#### [Textauszug]
:::::
Aus Sicht der Wirtschaftsverbände hätten die Öffnungen die Möglichkeit geboten, viele Tests durchzuführen und so viele Infektionen aufzudecken. Mit dem Entdecken vieler Infektionen steige jedoch auch die Inzidenz. Aus Sicht der Wirtschaftsverbände ein Fehler im Konzept: Es müsse von Vorteil sein und es müsse Anreize für Bürger und Beschäftigte geben, wirklich ein bis zweimal in der Woche einen Schnelltest durchzuführen. "Entscheidend ist doch nicht die Inzidenz, sondern die Frage, ob die Modellprojekte wirklich zu einem echten Anstieg von Infektionen führen. Um dies zu vermeiden und eine bereinigte Sicht auf das Infektionsgeschehen zu erlangen, sollte das Modellprojekt – wie auch vom Gesundheitsministerium als vorzugswürdig beschrieben – wissenschaftlich und nicht allein durch eine einfache und offensichtlich manipulierbare Kennzahl begleitet und ausgewertet werden", so das Fazit im offenen Brief.
Bund blockiert Landesprojekte
Deshalb sei es in Planung der Landesregierung laut den Wirtschaftsverbänden richtig gewesen, die Projekte bei einem auf die Testungen zurückführbaren Anstieg der Infektionszahlen nicht abbrechen zu wollen. Da Bundesrecht Landesrecht bricht und hat die Debatte um das Infektionsschutzgesetz den zeitnahen Start der Modellprojekte blockiert - Die geplante Gesetzesänderung sieht keinen Spielraum für Öffnungen vor. Von langer Hand geplante Öffnungen unter hohen Hygieneauflagen hätten - je nach der heutigen Entscheidung des Bundestages und des Bundesrats am morgigen Donnerstag - wieder zurückgenommen werden müssen.
"Es wäre ein fataler Fehler, wenn das Bundesinfektionsschutzgesetz Modellprojekte unmöglich macht, weil es ihnen einen Regelungsrahmen setzt, der dem Grundgedanken von Modellprojekten niemals gerecht werden kann", so die Wirtschaftsverbände dazu. In der Wirtschaft verstehe man die Sorge um steigende Fallzahlen, sehe sich aber nicht als Verursacher: "In den Unternehmen stünden sehr umfangreiche Hygienemaßnahmen zur Verfügung, um einen Betrieb ohne die Gefahr von Infektionen zu ermöglichen. All das findet in den aktuellen Diskussionen zum Bundesinfektionsschutzgesetz keinen Anklang."
:::::
#### [Datenauflistung]
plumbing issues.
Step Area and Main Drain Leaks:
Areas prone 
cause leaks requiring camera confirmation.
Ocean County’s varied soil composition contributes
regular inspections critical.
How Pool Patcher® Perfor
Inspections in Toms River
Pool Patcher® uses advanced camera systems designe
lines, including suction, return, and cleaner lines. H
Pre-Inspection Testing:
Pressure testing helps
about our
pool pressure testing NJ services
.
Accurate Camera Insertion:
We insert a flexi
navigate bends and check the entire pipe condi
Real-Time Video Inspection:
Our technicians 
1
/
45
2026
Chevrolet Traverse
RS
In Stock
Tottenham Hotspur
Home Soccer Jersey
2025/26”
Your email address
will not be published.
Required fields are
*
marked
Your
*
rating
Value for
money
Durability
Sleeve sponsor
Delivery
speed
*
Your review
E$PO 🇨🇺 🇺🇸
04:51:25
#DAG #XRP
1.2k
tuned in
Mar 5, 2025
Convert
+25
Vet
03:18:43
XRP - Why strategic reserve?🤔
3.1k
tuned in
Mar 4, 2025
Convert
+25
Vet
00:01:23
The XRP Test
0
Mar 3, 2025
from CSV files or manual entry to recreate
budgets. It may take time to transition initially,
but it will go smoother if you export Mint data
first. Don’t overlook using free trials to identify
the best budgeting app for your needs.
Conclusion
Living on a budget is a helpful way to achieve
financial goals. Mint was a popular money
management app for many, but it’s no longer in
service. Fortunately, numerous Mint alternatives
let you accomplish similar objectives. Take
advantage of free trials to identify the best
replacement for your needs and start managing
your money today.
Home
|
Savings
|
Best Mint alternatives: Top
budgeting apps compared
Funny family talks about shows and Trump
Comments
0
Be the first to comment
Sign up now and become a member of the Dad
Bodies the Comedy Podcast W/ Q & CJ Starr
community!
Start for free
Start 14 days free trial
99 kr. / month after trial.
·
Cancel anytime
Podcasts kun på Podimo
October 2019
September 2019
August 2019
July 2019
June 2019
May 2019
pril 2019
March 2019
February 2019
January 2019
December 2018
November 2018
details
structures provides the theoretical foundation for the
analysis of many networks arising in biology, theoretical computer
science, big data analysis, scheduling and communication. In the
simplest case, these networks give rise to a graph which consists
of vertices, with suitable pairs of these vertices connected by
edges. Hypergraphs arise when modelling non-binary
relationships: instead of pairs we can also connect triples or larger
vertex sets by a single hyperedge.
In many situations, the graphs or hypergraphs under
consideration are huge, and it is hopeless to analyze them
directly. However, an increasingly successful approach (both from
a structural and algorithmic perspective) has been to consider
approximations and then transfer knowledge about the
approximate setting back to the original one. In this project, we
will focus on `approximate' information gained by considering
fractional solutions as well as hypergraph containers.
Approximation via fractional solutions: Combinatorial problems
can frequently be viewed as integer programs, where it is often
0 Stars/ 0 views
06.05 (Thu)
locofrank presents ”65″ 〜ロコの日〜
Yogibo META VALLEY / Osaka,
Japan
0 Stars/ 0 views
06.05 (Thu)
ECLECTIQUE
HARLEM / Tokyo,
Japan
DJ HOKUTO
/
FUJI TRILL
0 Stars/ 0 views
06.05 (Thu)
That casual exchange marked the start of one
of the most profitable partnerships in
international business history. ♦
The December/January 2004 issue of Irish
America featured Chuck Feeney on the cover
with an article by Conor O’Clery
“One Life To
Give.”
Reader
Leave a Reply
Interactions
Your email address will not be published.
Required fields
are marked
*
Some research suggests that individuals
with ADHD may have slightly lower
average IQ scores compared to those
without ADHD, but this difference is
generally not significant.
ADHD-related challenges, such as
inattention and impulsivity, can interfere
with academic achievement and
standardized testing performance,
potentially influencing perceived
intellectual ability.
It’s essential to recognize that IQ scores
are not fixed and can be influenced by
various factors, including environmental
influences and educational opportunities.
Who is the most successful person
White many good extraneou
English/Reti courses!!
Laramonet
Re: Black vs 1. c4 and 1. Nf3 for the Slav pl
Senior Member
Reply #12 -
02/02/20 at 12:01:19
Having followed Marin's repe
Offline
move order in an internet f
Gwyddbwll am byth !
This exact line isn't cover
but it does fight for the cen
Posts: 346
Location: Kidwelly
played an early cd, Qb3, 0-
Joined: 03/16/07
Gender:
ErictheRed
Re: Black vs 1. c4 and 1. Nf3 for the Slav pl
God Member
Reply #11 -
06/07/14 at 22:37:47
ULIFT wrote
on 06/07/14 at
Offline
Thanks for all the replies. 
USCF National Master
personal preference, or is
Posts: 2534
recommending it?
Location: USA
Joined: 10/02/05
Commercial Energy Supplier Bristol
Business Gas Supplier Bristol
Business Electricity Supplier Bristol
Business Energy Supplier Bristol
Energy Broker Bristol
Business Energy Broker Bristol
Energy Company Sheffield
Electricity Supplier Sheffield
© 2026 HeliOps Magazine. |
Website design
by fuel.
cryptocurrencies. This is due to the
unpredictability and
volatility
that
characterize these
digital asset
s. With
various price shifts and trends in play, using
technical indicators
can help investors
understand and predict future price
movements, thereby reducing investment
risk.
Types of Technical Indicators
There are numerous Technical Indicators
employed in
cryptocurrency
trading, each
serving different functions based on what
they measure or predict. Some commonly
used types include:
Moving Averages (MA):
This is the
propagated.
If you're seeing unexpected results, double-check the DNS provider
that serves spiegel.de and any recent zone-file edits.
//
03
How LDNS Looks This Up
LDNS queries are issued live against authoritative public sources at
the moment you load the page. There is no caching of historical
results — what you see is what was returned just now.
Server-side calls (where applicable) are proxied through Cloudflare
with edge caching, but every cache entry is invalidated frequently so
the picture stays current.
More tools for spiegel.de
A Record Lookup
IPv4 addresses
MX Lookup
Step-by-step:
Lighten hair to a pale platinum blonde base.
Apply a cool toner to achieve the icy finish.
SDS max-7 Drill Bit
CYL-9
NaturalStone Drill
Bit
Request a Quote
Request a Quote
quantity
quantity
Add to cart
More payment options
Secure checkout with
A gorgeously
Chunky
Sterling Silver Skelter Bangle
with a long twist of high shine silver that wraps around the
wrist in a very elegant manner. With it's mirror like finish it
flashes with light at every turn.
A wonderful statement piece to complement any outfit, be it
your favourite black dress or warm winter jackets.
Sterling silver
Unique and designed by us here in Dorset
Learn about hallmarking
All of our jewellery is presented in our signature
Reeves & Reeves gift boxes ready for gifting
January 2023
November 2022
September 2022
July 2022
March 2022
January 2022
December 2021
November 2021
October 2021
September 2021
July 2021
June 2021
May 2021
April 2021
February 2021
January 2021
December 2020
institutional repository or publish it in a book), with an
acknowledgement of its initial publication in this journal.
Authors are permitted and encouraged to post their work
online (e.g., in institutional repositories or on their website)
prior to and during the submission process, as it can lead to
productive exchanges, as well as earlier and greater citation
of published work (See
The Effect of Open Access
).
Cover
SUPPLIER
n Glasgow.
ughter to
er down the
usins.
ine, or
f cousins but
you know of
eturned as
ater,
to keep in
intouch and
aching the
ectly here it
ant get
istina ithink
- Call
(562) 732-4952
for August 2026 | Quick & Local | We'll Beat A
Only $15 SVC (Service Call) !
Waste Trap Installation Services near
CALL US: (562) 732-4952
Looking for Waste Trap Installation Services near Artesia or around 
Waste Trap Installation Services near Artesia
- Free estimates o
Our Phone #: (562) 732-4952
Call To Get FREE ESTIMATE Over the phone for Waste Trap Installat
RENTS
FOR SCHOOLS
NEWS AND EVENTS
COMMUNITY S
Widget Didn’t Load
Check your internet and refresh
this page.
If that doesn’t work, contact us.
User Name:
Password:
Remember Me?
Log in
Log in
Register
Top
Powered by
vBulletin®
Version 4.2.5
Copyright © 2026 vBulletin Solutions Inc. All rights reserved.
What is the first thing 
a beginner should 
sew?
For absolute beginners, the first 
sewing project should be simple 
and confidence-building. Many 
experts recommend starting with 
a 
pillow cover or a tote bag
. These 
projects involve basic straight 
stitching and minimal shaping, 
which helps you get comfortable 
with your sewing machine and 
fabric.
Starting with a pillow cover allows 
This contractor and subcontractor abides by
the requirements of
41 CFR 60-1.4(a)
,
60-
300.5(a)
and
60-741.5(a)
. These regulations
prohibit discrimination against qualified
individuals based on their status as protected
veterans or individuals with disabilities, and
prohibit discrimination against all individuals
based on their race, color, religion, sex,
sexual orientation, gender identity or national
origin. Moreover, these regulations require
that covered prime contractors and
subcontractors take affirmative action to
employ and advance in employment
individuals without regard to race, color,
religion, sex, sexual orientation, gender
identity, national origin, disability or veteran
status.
:::::
#### [Aufgabenstellung]
Schreiben Sie aus dem Textauszug den Abschnitt von „Bund blockiert Landesprojekte“ bis einschließlich „zurückgenommen werden müssen.“ wortgetreu ab. Die Einträge haben mit dem Textauszug nichts zu tun.

#### [Lösung]
Bund blockiert Landesprojekte
Deshalb sei es in Planung der Landesregierung laut den Wirtschaftsverbänden richtig gewesen, die Projekte bei einem auf die Testungen zurückführbaren Anstieg der Infektionszahlen nicht abbrechen zu wollen. Da Bundesrecht Landesrecht bricht und hat die Debatte um das Infektionsschutzgesetz den zeitnahen Start der Modellprojekte blockiert - Die geplante Gesetzesänderung sieht keinen Spielraum für Öffnungen vor. Von langer Hand geplante Öffnungen unter hohen Hygieneauflagen hätten - je nach der heutigen Entscheidung des Bundestages und des Bundesrats am morgigen Donnerstag - wieder zurückgenommen werden müssen.